LETTER FROM THE PUBLISHER
About a year ago we reported that Senior Editor Coles Phinizy had survived—thank God—another disaster, a plane crash into the Mexican jungle. This was about par for Phinizy's perilous course—he had previously dropped unceremoniously to earth in two other planes and had fallen 4,200 feet under a burst balloon. We were incautious enough to mention in that letter that Coles was currently occupied with skin diving "possibly because things seem to go better for him underwater than they do in the air." But on his most recent assignment he managed to get into trouble underwater, too. He was almost done in by oysters.
In Australia to interview Yacht Designer Warwick Hood for the closeup beginning on page 76 of this issue, Phinizy volunteered to go down in 20 feet of water to search for an engine part some Australian had dropped overboard.
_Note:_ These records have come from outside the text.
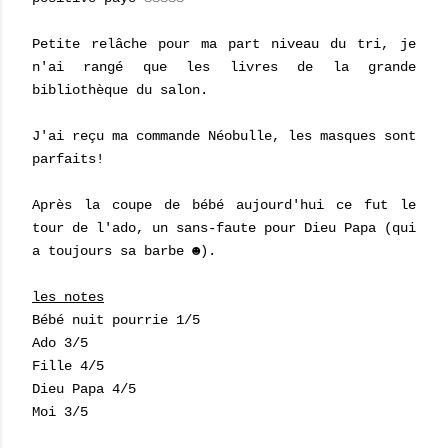
Petite relâche pour ma part niveau du tri, je
n'ai rangé que les livres de la grande
bibliothèque du salon.
J'ai reçu ma commande Néobulle, les masques sont
parfaits!
Après la coupe de bébé aujourd'hui ce fut le
tour de l'ado, un sans-faute pour Dieu Papa (qui
a toujours sa barbe ☻).
les notes
Bébé nuit pourrie 1/5
Ado 3/5
Fille 4/5
Dieu Papa 4/5
Moi 3/5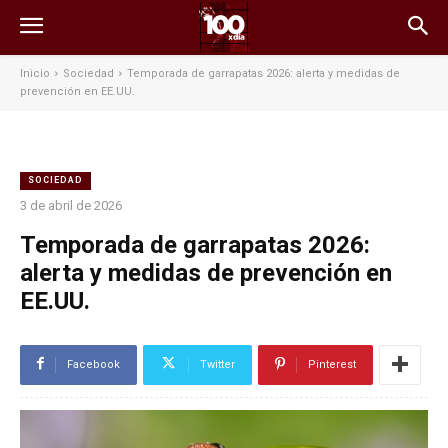
Inicio
Sociedad
Temporada de garrapatas 2026: alerta y medidas de
prevención en EE.UU.
SOCIEDAD
3 de abril de 2026
Temporada de garrapatas 2026:
alerta y medidas de prevención en
EE.UU.
Facebook
Twitter
Pinterest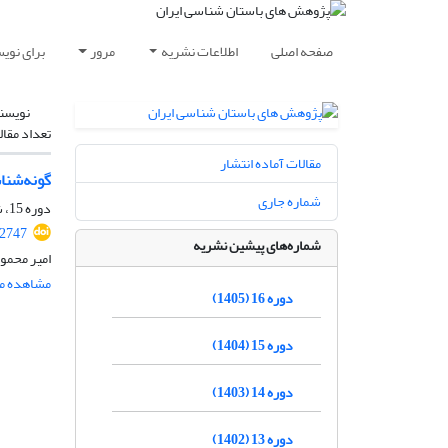
صفحه اصلی
اطلاعات نشریه
مرور
برای نوی
نویسن
تعداد مقال
مقالات آماده انتشار
گونه‌شنا
شماره جاری
دوره 15، شماره 45، 1404، صفحه
.2747
شماره‌های پیشین نشریه
امیر محمو
مشاهده مق
دوره 16 (1405)
دوره 15 (1404)
دوره 14 (1403)
دوره 13 (1402)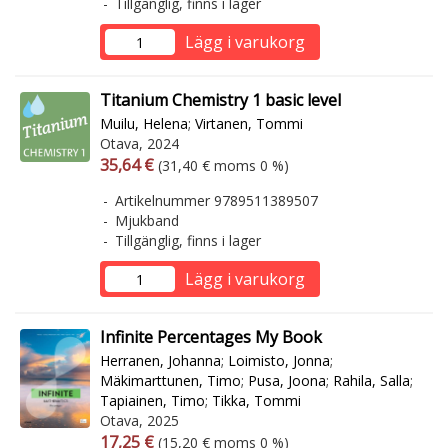
Tillgänglig, finns i lager
Lägg i varukorg
Titanium Chemistry 1 basic level
Muilu, Helena
;
Virtanen, Tommi
Otava, 2024
Arvonlisäverollinen hinta
Arvonlisäveroton hinta
35,64 €
(31,40 € moms 0 %)
Artikelnummer 9789511389507
Mjukband
Tillgänglig, finns i lager
Lägg i varukorg
Infinite Percentages My Book
Herranen, Johanna
;
Loimisto, Jonna
;
Mäkimarttunen, Timo
;
Pusa, Joona
;
Rahila, Salla
;
Tapiainen, Timo
;
Tikka, Tommi
Otava, 2025
Arvonlisäverollinen hinta
Arvonlisäveroton hinta
17,25 €
(15,20 € moms 0 %)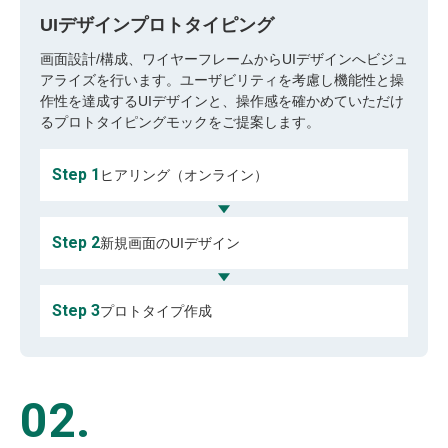
UIデザインプロトタイピング
画面設計/構成、ワイヤーフレームからUIデザインへビジュ
アライズを行います。ユーザビリティを考慮し機能性と操
作性を達成するUIデザインと、操作感を確かめていただけ
るプロトタイピングモックをご提案します。
Step 1
ヒアリング（オンライン）
Step 2
新規画面のUIデザイン
Step 3
プロトタイプ作成
02.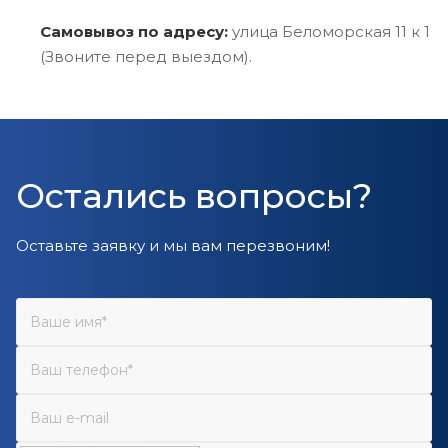
Самовывоз по адресу:
улица Беломорская 11 к 1
(Звоните перед выездом).
Остались вопросы?
Оставьте заявку и мы вам перезвоним!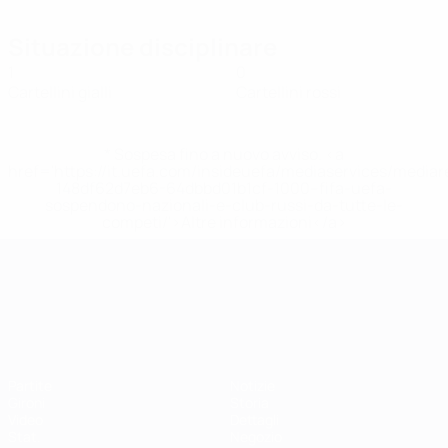
Situazione disciplinare
1
0
Cartellini gialli
Cartellini rossi
* Sospesa fino a nuovo avviso. <a
href='https://it.uefa.com/insideuefa/mediaservices/media
148df62d7eb6-64dbbd01b1cf-1000--fifa-uefa-
sospendono-nazionali-e-club-russi-da-tutte-le-
competi/'>Altre informazioni</a>
Campionati Europei UEFA Unde
Partite
Notizie
Gironi
Storia
Video
Dettagli
Stat.
Negozio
This depth is nothing much for a skin diver, and Phinizy went over the side without an air tank, expecting no trouble. He promptly got his right leg stuck between a couple of pipes thickly encrusted with oysters. "Sydney oysters are the finest eating in the world," he said charitably last week, and Sydney oysters apparently return the compliment. They were most reluctant to let Coles go, as a whole new batch of scars on his right leg indicates.
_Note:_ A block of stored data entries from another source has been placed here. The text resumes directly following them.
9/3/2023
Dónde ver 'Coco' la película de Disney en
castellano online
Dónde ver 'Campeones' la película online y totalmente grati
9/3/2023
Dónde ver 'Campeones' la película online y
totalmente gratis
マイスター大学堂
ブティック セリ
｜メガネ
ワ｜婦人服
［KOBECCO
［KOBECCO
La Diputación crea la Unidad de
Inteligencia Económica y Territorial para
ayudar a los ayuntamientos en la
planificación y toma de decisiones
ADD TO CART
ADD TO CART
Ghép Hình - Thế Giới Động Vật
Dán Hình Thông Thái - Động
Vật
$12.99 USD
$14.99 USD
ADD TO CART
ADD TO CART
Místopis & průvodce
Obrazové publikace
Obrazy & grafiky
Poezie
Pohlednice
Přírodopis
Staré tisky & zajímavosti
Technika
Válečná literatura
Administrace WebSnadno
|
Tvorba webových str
Phinizy has made four trips to Australia, and that continent has to hold a special place in the heart of the true connoisseur of Phinizy misfortune: what happens to him there is not so much lethal as bizarre. On one trip, he broke a tooth in flight by biting into a piece of taffy. On another, he dropped a suitcase down the side of a mountain. Once on his way to Australia, Coles suffered every inoculation known to man. "I was inoculated against dry rot, beriberi and black tooth," he recalls without enthusiasm, but somehow upon arrival he turned out to be carrying a record of inoculations that belonged not to him but to a photographer who was traveling with him. The photographer's record was blank. Coles was reinoculated against dry rot, beriberi and black tooth.
And, of course, it was in Australia that he was attacked by red kangaroos. He was there to photograph them. "I got down at a low angle," he explains, "and I suddenly saw a red object flying. It came at me with all six feet, or however many feet a kangaroo has, and they only told me later that it had been trained as a boxing kangaroo."
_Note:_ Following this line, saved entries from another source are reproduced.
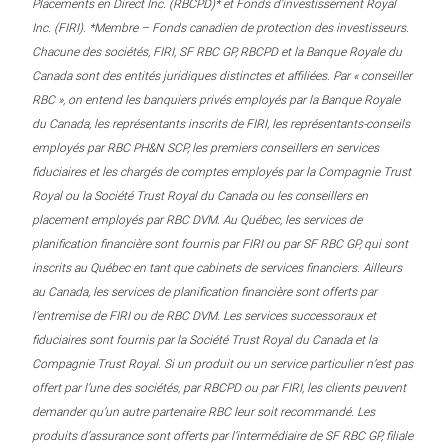
Placements en Direct Inc. (RBCPD)* et Fonds d’investissement Royal
Inc. (FIRI). *Membre – Fonds canadien de protection des investisseurs.
Chacune des sociétés, FIRI, SF RBC GP, RBCPD et la Banque Royale du
Canada sont des entités juridiques distinctes et affiliées. Par « conseiller
RBC », on entend les banquiers privés employés par la Banque Royale
du Canada, les représentants inscrits de FIRI, les représentants-conseils
employés par RBC PH&N SCP, les premiers conseillers en services
fiduciaires et les chargés de comptes employés par la Compagnie Trust
Royal ou la Société Trust Royal du Canada ou les conseillers en
placement employés par RBC DVM. Au Québec, les services de
planification financière sont fournis par FIRI ou par SF RBC GP, qui sont
inscrits au Québec en tant que cabinets de services financiers. Ailleurs
au Canada, les services de planification financière sont offerts par
l’entremise de FIRI ou de RBC DVM. Les services successoraux et
fiduciaires sont fournis par la Société Trust Royal du Canada et la
Compagnie Trust Royal. Si un produit ou un service particulier n’est pas
offert par l’une des sociétés, par RBCPD ou par FIRI, les clients peuvent
demander qu’un autre partenaire RBC leur soit recommandé. Les
produits d’assurance sont offerts par l’intermédiaire de SF RBC GP, filiale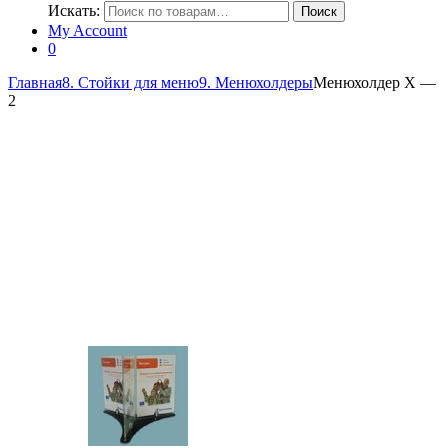
Искать:
Поиск
My Account
0
Главная
8. Стойки для меню
9. Менюхолдеры
Менюхолдер Х —
2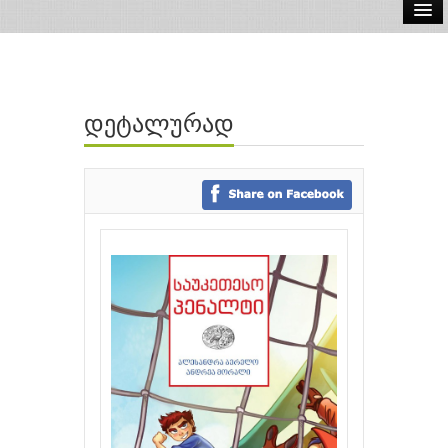
ელ.წიგნები
აუდიო წიგნები
დეტალურად
ავტორები
გამომცემლობები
Undeterred by these peculiar interruptions, Phinizy has consistently come home from Australia and elsewhere with stories as good as the one with which we are beginning our coverage of the 1967 America's Cup campaign. With a lot of luck, we hope to have more Phinizy stories on the cup as the campaign goes on. With the advent of the final trials and the cup competition itself, champion Yachtsman Carleton Mitchell will again be in action for us, backstopped by Artist Don Moss, Photographer Richard Meek, and another sailing champion, Bill Cox. We make this forecast confidently, certain that Mitchell, Moss, Meek and Cox are not going to be attacked by oysters. That could happen only to Editor Phinizy.